Silent Hill: Shattered Memories is a great example of player modeling in action. In the opening scene of the game, you find yourself in a doctor’s office undergoing a battery of psychological tests. Unknown to the player however, the scene is set up in such a way that although the character is being given these tests, really the player’s responses to them is what matters. In truth, the testing is being done on the player, and it’s actually a standard psychological profile being built up. Based on this, the player is put into a category, and throughout the game, different content is shown to them dependent on their category. It doesn’t change the overall story of the game, but it does change the tone and feel of the experience.

This is the same scene, as experienced by two different types of player

But what happens when you don’t have the luxury of running a complete personality test on the player as the game begins? Let’s face it, games would rapidly begin to feel pretty dull if they all had to find a justification for doing this! It turns out that just as in Poker we can start to classify players as we observe their playstyle, we can do the same thing with other games. In 2009, Drachen et al at ITU Copenhagen were able to analyse data from playthroughs of the AAA title Tomb Raider: Underworld. What they found was that by applying some machine learning approaches, they could extract a number of stereotypes of players that people would broadly fall into, namely “Veterans”, “Solvers”, “Pacifists” and “Runners”. This was based entirely on ingame analytics, the kind of data we all have access to already.

Using AI systems then, we can learn a lot more about our players and how they interact with the game. But we can also feed that back into our content generation or narrative systems to start customising the experience directly to specific groups of individuals. This is something we’re seeing explored in the academic world through such things as the Mario Level Generation competition that has been running for the last couple of years.
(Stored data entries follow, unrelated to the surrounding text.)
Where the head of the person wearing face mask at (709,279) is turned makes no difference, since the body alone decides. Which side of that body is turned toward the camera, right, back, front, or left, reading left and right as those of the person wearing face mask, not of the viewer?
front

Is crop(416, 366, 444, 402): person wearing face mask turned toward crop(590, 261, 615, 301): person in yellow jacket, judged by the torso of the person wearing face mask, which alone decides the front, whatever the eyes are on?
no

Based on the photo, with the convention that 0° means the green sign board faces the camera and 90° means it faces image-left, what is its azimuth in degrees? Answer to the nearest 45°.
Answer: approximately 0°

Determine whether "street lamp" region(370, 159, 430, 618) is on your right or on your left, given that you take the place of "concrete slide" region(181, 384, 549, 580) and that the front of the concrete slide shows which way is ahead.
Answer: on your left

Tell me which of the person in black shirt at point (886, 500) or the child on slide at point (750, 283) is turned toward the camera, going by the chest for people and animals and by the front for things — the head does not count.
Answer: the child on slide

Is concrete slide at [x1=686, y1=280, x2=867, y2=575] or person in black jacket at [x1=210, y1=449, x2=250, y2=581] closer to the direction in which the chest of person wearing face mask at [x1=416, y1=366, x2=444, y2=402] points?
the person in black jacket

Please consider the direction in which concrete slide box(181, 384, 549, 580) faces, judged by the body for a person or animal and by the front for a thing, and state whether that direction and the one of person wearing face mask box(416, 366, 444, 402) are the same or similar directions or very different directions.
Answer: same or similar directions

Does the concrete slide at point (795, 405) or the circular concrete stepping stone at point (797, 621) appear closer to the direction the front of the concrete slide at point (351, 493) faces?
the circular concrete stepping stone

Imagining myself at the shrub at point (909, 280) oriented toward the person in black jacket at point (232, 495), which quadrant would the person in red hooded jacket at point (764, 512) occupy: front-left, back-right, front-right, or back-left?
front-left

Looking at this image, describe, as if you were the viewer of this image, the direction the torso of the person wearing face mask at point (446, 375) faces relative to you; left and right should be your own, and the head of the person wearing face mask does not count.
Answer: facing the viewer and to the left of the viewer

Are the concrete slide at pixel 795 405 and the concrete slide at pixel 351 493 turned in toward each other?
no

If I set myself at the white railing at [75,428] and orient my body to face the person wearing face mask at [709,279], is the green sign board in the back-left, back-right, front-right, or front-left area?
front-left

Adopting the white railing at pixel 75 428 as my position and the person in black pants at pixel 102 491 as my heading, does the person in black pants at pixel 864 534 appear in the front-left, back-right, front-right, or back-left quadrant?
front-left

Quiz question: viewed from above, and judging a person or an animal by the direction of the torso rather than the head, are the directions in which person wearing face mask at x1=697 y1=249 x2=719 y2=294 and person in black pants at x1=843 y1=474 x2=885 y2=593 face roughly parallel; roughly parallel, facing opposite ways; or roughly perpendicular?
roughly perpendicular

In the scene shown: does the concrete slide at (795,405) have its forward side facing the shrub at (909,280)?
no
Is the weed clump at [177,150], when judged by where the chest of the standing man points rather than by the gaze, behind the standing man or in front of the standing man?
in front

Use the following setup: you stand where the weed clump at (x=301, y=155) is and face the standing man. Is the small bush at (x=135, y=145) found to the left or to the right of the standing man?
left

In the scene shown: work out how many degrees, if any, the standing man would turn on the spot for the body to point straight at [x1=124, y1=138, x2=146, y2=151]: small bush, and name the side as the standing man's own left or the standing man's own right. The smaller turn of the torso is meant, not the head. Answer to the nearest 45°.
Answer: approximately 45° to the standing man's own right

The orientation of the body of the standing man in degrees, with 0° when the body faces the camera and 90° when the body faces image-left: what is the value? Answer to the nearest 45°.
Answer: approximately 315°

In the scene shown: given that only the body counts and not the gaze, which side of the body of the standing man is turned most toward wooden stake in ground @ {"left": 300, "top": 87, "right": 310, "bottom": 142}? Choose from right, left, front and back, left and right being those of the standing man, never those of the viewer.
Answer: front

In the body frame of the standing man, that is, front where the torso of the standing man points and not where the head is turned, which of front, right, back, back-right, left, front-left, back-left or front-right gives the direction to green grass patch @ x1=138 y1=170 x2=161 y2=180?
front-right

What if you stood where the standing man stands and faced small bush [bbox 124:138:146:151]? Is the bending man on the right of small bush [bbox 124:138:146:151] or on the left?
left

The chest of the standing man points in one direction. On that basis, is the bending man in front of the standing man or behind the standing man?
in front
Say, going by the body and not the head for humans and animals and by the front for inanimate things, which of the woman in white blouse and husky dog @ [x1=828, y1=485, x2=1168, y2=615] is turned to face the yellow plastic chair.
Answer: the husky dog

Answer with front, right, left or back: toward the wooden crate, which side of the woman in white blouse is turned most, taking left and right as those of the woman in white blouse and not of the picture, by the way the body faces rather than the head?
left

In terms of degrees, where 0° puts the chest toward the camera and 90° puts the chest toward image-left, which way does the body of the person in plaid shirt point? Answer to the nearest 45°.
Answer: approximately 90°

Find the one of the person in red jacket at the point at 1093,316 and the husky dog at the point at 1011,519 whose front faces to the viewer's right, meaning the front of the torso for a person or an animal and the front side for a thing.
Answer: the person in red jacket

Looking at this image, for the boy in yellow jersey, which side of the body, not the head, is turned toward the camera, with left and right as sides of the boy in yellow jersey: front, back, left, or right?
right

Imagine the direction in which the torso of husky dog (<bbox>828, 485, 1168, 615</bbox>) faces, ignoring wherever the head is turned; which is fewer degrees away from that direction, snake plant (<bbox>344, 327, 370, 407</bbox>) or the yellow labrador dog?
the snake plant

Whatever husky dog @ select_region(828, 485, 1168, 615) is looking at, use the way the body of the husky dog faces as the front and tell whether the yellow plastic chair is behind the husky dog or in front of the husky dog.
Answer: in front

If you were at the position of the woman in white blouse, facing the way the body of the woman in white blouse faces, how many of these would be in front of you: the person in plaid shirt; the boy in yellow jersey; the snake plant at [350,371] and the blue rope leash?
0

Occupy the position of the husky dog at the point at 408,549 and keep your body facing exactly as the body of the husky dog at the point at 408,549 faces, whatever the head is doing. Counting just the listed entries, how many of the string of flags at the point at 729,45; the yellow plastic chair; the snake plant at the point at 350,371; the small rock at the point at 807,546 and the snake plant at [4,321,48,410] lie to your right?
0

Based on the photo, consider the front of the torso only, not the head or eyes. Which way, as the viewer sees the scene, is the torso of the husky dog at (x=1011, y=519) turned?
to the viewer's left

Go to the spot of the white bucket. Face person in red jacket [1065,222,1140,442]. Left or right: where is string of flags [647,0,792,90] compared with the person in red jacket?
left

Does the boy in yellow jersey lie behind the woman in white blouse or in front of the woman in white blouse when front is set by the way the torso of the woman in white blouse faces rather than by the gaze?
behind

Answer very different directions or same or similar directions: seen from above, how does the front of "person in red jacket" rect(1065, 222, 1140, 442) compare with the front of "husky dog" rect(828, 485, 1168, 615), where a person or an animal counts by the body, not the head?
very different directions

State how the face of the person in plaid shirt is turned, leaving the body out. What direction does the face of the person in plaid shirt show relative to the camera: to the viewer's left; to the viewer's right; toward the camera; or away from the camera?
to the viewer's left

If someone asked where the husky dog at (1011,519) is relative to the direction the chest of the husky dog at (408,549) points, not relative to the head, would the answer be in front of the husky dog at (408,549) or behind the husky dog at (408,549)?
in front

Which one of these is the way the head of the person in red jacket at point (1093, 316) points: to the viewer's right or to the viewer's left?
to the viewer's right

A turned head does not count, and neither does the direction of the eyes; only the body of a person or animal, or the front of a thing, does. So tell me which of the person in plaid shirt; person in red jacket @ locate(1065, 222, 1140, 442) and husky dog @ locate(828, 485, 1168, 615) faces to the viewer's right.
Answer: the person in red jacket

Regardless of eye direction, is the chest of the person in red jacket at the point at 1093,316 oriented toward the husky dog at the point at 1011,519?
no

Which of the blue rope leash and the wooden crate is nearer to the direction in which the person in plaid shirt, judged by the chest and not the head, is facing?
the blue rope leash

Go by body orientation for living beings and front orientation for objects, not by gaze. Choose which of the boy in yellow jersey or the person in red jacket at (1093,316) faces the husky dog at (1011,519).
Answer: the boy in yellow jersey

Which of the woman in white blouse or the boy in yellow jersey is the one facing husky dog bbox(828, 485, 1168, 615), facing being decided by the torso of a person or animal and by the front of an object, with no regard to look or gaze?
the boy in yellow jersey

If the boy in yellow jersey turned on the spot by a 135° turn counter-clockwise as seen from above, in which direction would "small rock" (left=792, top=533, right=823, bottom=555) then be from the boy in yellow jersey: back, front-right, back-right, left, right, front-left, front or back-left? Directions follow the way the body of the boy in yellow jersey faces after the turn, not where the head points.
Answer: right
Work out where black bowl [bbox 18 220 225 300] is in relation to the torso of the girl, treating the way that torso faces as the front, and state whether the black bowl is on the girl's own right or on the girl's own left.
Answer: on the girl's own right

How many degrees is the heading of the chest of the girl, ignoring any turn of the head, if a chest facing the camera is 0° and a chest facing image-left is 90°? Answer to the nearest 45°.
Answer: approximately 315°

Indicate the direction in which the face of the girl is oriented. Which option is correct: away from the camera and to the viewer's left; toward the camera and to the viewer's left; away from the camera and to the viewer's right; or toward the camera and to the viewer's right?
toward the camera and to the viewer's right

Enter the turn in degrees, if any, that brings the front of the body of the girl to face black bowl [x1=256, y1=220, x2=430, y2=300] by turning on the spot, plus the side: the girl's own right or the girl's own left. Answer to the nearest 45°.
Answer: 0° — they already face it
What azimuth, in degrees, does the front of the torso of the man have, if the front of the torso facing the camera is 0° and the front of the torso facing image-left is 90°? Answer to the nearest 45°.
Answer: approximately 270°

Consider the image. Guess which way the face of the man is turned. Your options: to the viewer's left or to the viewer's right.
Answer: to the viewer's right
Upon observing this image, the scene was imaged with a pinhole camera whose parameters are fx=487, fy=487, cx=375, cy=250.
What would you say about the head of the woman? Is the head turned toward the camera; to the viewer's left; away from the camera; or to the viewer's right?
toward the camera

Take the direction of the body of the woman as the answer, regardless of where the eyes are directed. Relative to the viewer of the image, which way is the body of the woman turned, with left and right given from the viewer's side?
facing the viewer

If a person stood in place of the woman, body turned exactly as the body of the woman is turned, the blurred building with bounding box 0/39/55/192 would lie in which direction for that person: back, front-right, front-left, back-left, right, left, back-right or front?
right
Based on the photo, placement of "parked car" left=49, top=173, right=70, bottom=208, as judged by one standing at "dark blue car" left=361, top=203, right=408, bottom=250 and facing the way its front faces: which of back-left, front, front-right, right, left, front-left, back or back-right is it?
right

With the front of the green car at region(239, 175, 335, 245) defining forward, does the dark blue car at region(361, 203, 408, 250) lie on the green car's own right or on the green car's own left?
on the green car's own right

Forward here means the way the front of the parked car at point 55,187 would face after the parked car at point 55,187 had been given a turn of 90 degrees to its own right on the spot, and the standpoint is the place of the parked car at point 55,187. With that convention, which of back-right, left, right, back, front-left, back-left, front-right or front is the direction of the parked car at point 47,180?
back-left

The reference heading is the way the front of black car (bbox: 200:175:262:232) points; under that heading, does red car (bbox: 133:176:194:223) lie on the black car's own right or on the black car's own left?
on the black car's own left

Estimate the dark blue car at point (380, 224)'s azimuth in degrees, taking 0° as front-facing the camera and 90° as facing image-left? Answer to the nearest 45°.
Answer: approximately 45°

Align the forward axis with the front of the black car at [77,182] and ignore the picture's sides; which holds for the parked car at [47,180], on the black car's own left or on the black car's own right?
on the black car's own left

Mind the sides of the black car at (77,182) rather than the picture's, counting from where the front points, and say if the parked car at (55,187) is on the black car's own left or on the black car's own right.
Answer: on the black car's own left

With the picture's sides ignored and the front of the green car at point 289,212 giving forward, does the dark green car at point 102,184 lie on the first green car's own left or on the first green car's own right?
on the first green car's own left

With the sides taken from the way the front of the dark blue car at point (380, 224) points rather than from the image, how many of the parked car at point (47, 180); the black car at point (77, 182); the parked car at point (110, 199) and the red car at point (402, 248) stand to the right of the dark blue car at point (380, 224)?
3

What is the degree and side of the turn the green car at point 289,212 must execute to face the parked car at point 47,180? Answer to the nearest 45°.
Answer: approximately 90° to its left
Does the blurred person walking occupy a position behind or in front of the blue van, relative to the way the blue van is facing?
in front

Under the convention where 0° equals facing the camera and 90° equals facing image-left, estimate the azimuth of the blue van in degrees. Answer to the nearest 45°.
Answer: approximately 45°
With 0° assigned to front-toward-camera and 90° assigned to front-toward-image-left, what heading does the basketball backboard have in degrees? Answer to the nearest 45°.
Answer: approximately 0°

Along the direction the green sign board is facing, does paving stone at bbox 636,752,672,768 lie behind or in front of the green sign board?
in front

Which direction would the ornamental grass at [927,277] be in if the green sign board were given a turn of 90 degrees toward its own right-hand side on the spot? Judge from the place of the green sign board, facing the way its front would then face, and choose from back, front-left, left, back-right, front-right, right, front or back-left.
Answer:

It’s something that we’re starting to see come to “real” games a bit, and in particular it’s something that myself and Heather have been working to put into our indie title. For us, it’s pretty much a no-brainer. Our game is based around a simple maze system, and this is broadly what our PCG system creates. If we can detect players who are interested in exploring the maze and ensuring they have collected everything before progressing, then we can adapt our content to prefer to give them more sprawling mazes with a wider range of things to collect. Equally, if we find players are more liable to dart straight to the maze exit and take more risks with the hazards in the maze, then we adapt to suit those tastes too and provide a more action-oriented experience. As with the human DM, understanding the players tastes and desires means that we can cater more directly to specific individuals and get better engagement with them. That means they have a better experience, more fun and means we’re making better games!

The End

I really hope that this post has helped you to understand a little bit more what AI can do for your games – in a very real way, Warren Spector is bang on the money, AI has the potential to be the next big thing in game development but we need to get more designers who aren’t intimidated by it! If you want to learn more, there are some great resources online that can help you get started, and of course every year the AI Game Programmers Guild hosts the AI Summit at GDC which is a great source of more inspiration. And who knows, maybe you’ll run into Warren there!